Few believed Gillette’s version of Grace’s death. Police claimed Gillette had lured the unsuspecting Grace onto the boat, then struck her on the head with a tennis racket, stunning her and causing her to fall into the lake and drown.
Chester Gillette’s trial lasted three weeks, and the judge and jury found him guilty of the first-degree murder of Grace Brown. The New York Court of Appeals affirmed the judgment, and the Governor refused to grant clemency.
Gillette was executed in the electric chair on 30 March 1908. The papers at the time reported, ‘It was the most successful electrocution that ever took place in the local prison. The current was of 1,800 volts at seven and a half amperes and it was held on one minute and three seconds.’
And so Chester Gillette – faithless lover and heartless killer – met his end. Some would say, for poor Grace, justice had been served. But it seems, despite her killer paying for her death with his own life, the spirit of Grace Brown still could not rest…
Haunting at the Lake
Since her death, the ghost of Grace Brown has been seen in and around Big Moose Lake and the hotel the unhappy couple stayed. It’s said the ghostly apparition of a young woman is often witnessed drowning, but some have also reported seeing her wandering around the lake shore, or visiting the small cottages nearby, where she seems to try to extinguish all the lights.
Some tell of a rolling fog coming from the lake, bringing with it Grace’s spectre. Everyone who has seen it say they feel a deep sense of uneasiness and sadness surrounding the spirit.
One summer night in 1988, several employees of the Covewood Lodge on Big Moose Lake, were going back to their quarters. One female staff member, leading the way, went into the lodge and upstairs, to turn on the lights. But someone – or something – was waiting inside.
As she got to the top of the stairs the woman had an overwhelming feeling she was not alone. A woman was standing beside her. However, although spooked, she said she didn’t feel the spirit was malevolent.
Apparently, even more spine-chilling events were happening outside. All three of her friends plainly saw the ghost of a young woman, who lingered for a few seconds before vanishing.
At the Lake
Another visitor had an encounter with tragic Grace just a few months later, when she was walking towards the lake after dusk. As she drew nearer to the lake, her flashlight started to fade until, as she reached the water’s edge, it died completely.

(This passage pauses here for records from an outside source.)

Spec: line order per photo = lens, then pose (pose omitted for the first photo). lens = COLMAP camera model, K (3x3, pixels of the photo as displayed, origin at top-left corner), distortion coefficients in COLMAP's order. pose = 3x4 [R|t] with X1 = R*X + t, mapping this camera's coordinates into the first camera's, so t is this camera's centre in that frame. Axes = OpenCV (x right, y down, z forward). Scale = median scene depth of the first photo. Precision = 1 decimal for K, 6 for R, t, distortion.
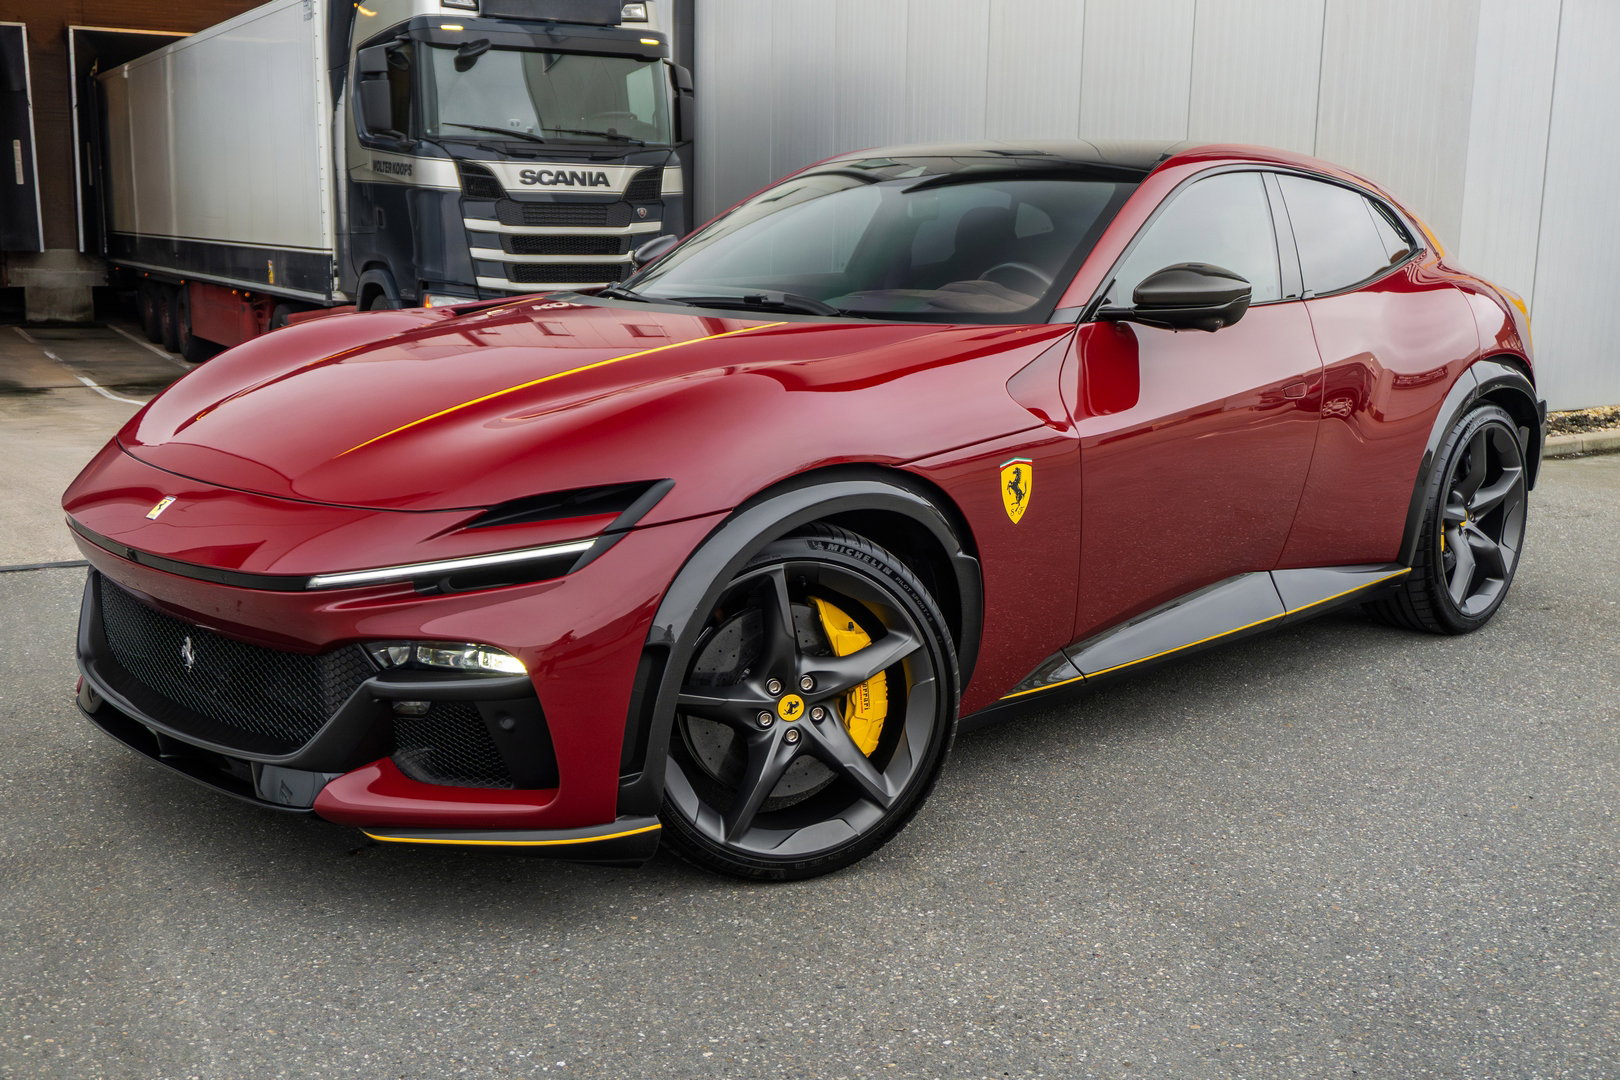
lens RADIAL K [[1766.0, 0, 810.0], [0, 1766.0, 540.0], [0, 0, 1]] dist [0.003445, -0.004942]
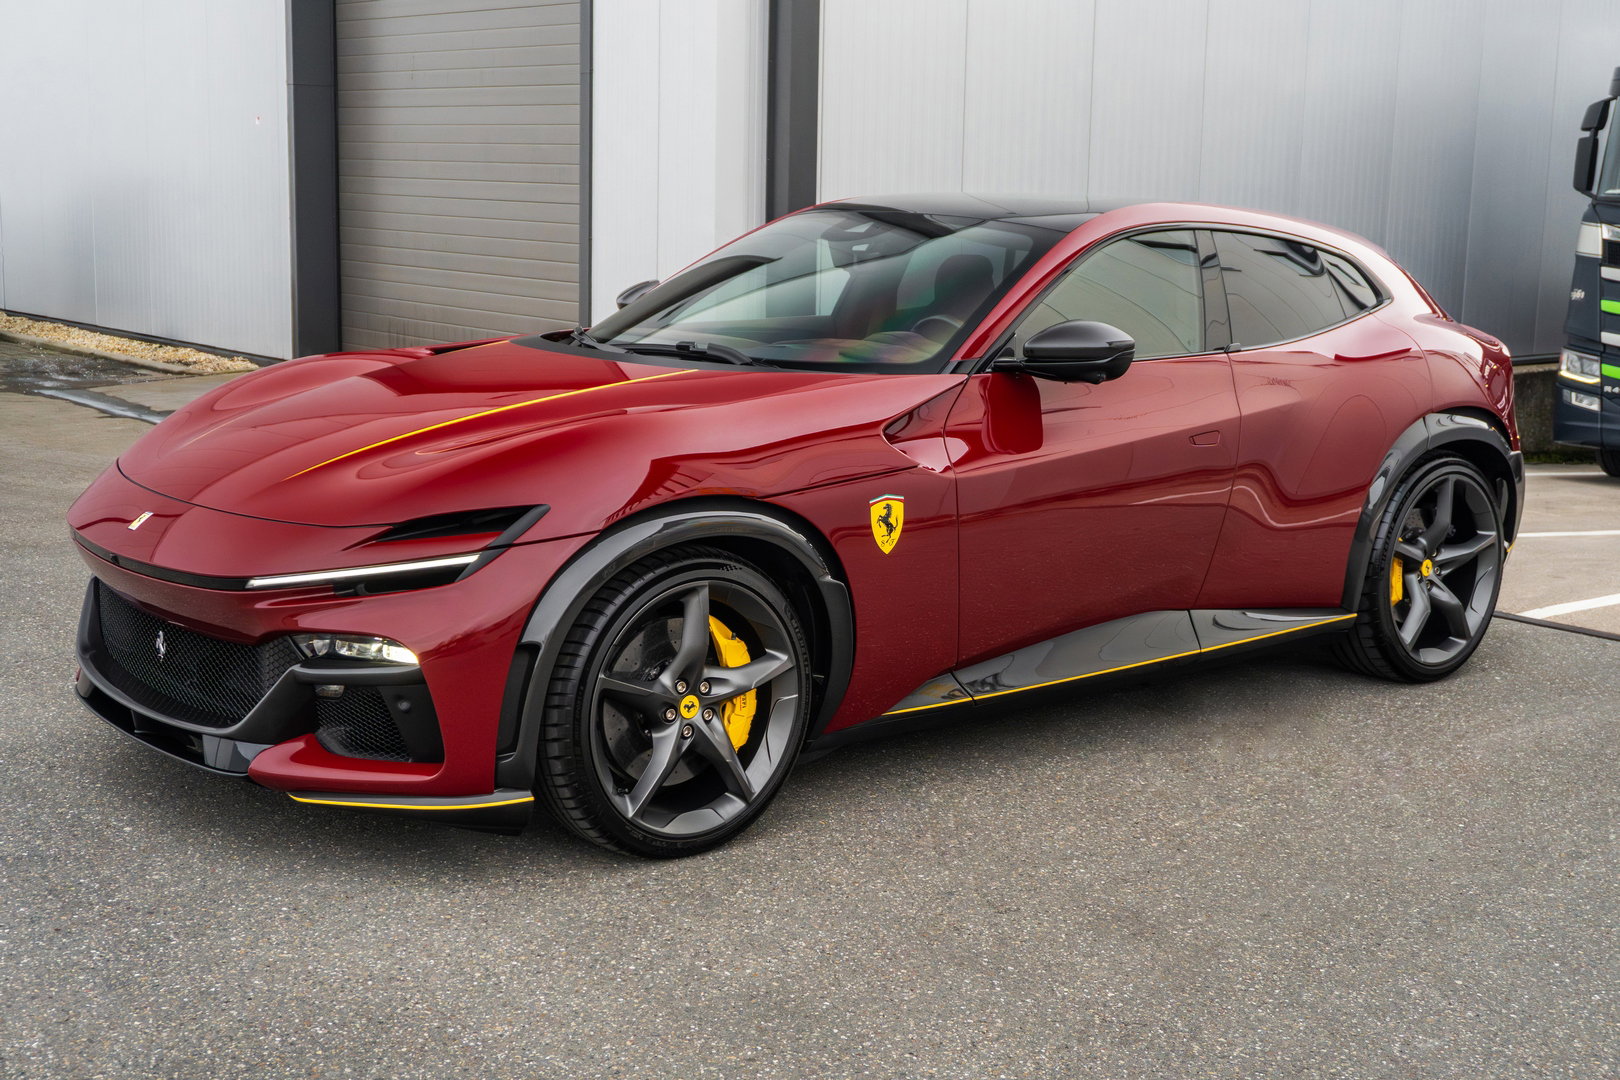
lens RADIAL K [[2049.5, 0, 810.0], [0, 2049.5, 540.0], [0, 0, 1]] dist [0.006311, -0.004783]
pose [[0.995077, 0.023952, -0.096168, 0.211678], [-0.026504, 0.999327, -0.025347, 0.017831], [0.095497, 0.027771, 0.995042, -0.325491]]
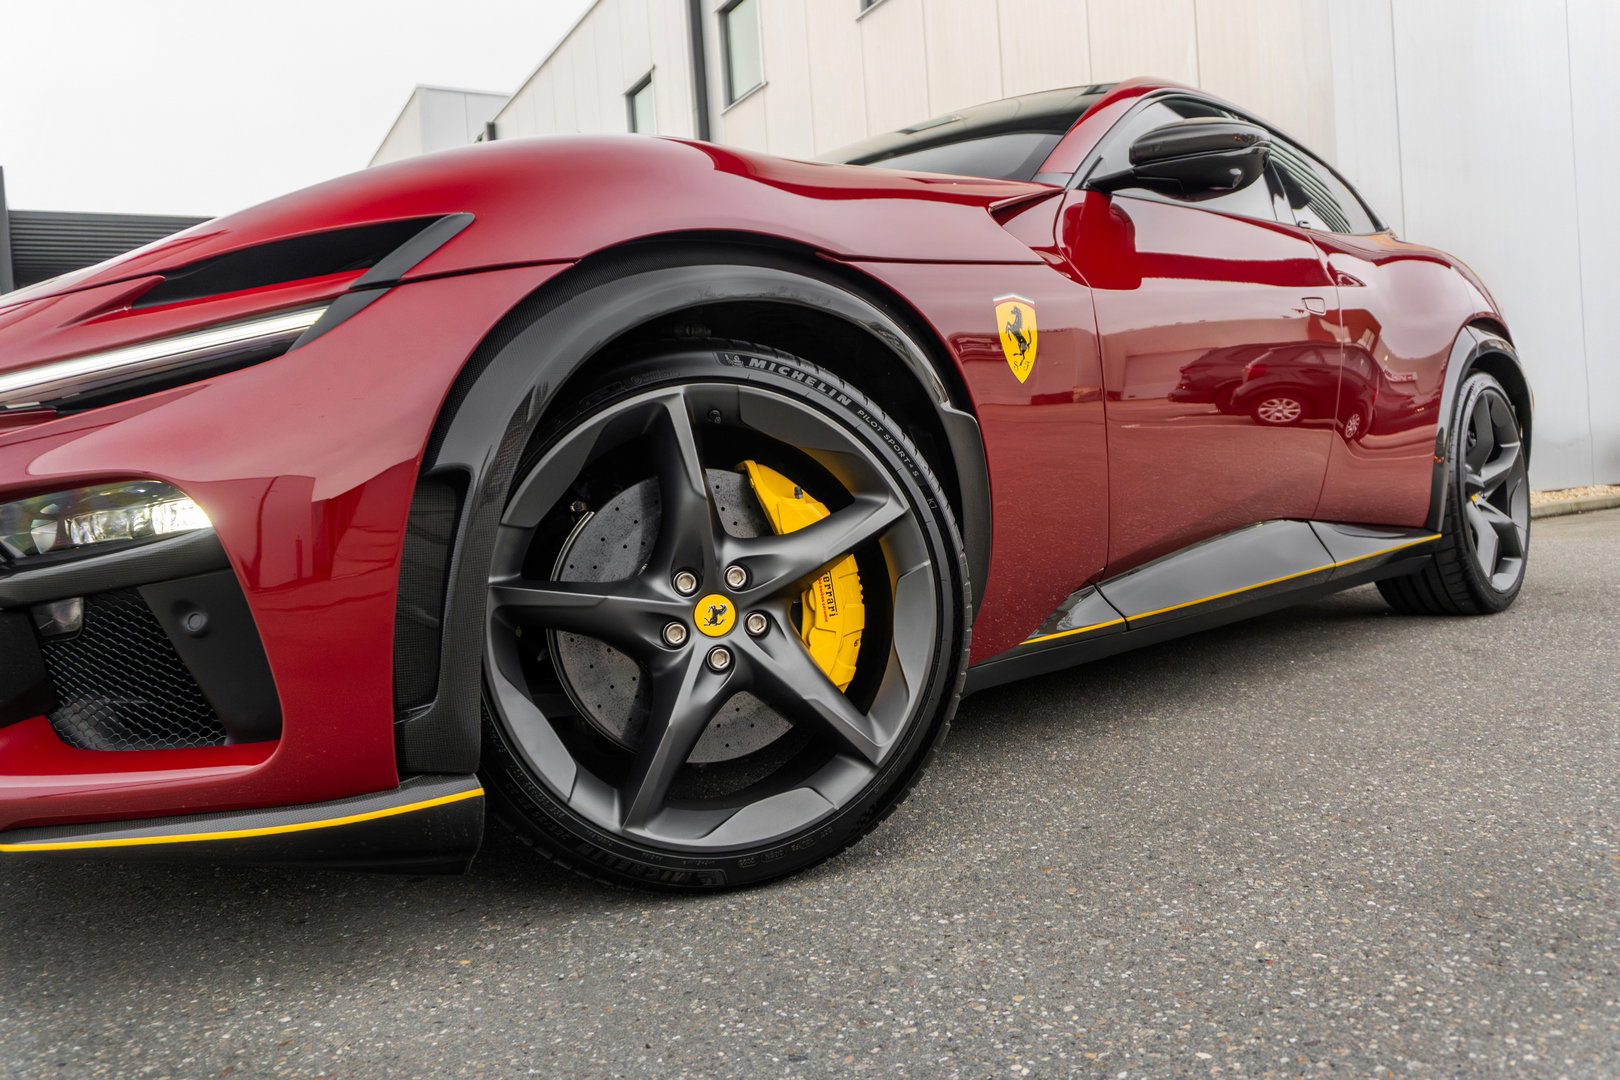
lens RADIAL K [[1207.6, 0, 810.0], [0, 1207.6, 540.0], [0, 0, 1]] dist [-0.008514, -0.005356]
pose [[0.996096, -0.085383, -0.022404, 0.036868], [0.080734, 0.983823, -0.159921, 0.142425], [0.035696, 0.157488, 0.986876, 0.557008]]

When she turned to go back to her hotel, the figure of a young woman stood before her. The awestruck visitor was certain she was looking at a ghost, and experienced an intense feeling of sadness.

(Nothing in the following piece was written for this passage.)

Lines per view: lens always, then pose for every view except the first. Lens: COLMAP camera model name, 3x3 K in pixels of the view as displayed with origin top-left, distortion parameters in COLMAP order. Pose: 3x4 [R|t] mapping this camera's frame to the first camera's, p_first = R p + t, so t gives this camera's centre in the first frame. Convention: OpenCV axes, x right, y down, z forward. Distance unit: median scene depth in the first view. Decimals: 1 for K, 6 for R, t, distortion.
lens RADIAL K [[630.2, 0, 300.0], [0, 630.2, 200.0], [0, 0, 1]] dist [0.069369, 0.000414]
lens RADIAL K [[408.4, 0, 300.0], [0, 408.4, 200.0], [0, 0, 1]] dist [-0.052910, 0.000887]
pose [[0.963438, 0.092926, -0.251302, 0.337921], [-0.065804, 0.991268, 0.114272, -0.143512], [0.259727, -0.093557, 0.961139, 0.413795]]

Was it the ghost of Grace Brown? Down the years, there have been many spooky sightings and phenomena. Is Grace’s troubled spirit doomed to haunt Big Moose Lake forever?
Ironically, it seems Chester Gillette may also be unable to rest in peace. It’s said Auburn prison, where he lived out his last days before his execution, is also haunted by his ghost…
It seems the couple’s tragic story has captured the imagination of many. A folk song written at the time, The Ballad of Grace Brown and Chester Gillette, asks in one verse, ‘Did she think when he gathered those flowers, That grew on the shores of the lake, That the hand that plucked those sweet lilies, Her own sweet life they would take?’
The classic novel An American Tragedy by Theodore Dreiser, is based on the story of Grace and Chester. The book was later adapted into the film A Place in the Sun, starring Montgomery Clift, Elizabeth Taylor and Shelley Winters.
Some think Chester Gillette may not have murdered Grace, that the evidence against him was circumstantial and he wrongfully went to the electric chair in 1908. Some say Grace wasn’t such an innocent, and had set her sights on catching a husband by any means.
Whatever the truth, as the folk song ends…
‘And nobody knows how it happened – but Gillette and God know it all.’